Kathmandu, November 14

The Parliament Secretariat has begun preparations for the new session of Parliament meeting at the International Convention Centre, New Baneshwor.

“Though it is up to the government to decide when to summon the House, we want to prepare for the new session of the Parliament,” Parliament Secretariat Spokesperson Rojnath Pandey said, adding, that the committees of the Parliament would start discussion on the bills from next week.

The Parliament Secretariat has started installing microphones on each table of the HoR hall. Until now, microphones had not been installed in each row.

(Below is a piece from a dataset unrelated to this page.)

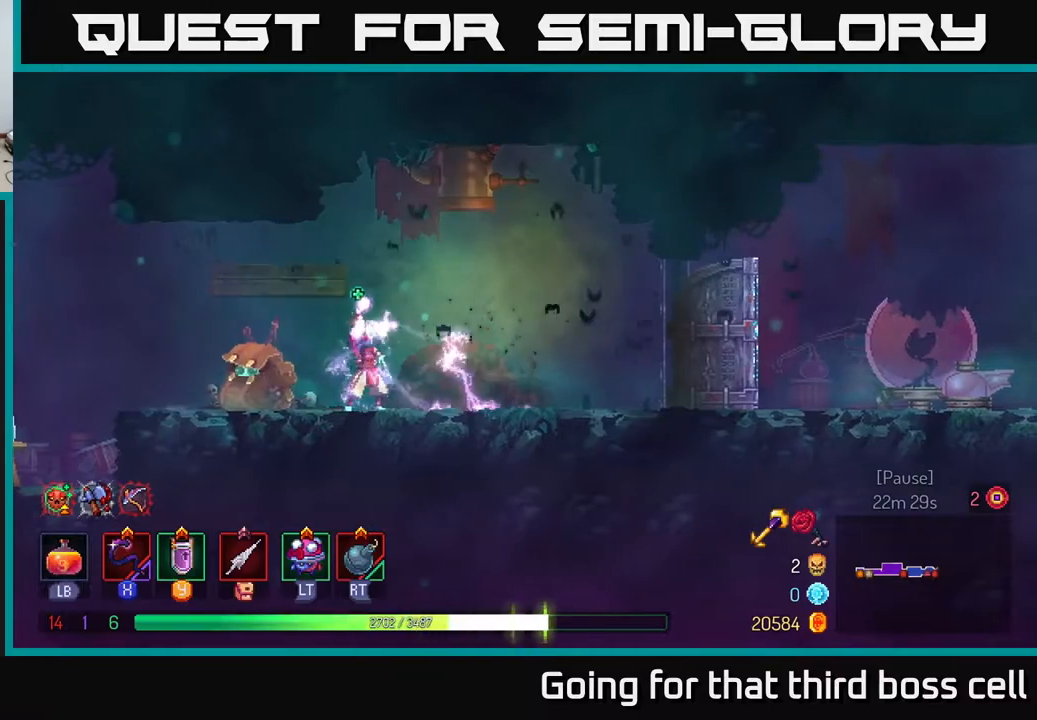
{"buttons": [], "left_stick": "right", "right_stick": "center", "events": [[33, "L1", "up"], [183, "left_stick", "right"]]}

According to Electronic Engineer Jeevan Adhikari, who is overseeing the arrangement at the Parliament, 396 seats will be installed in the 275-member HoR so that members of the Upper House could also sit during joint meeting of the Parliament. There are 59 lawmakers in the Upper House.

In the past, tables and microphones were available for only 180 members of the HoR due to which lawmakers had to pull microphones from other lawmakers’ tables and they also had to thump on the table to express support for any bill, motion or speeches delivered in the House. In the past, there were tables and microphones for those lawmakers who sat on the first, third, fifth, seventh, ninth and eleventh rows, but there were no tables and microphones for those lawmakers who sat on the second, fourth, sixth, eighth and tenth rows. The Upper House, however, does not face such deficiency.

“Lawmakers complained about these deficiencies in the HoR several times in the past so we realised this was the right time to manage these things,” a secretary at the Parliament Secretariat said.

There will be three microphones for six lawmakers in each row which means lawmakers sitting in a particular row can pick up the microphones from the same table without having to pull microphones from front or rear tables. He said all the chairs will be joined so that no lawmaker can separate those chairs and no lawmaker can throw chairs in a fit of rage as happened in the past.

Inside the ICC hall, the Parliament Secretariat is also making new arrangements at the canteen. “There will be different places for lawmakers and for others in the canteen,” an employee of the Parliament Secretariat said, adding that lawmakers and their guards, including drives always sat at the same table in the Parliament canteen in the past, but from now, on there would be separate seating arrangement for others.

Adhikari said decoration and arrangements would be completed by December 6.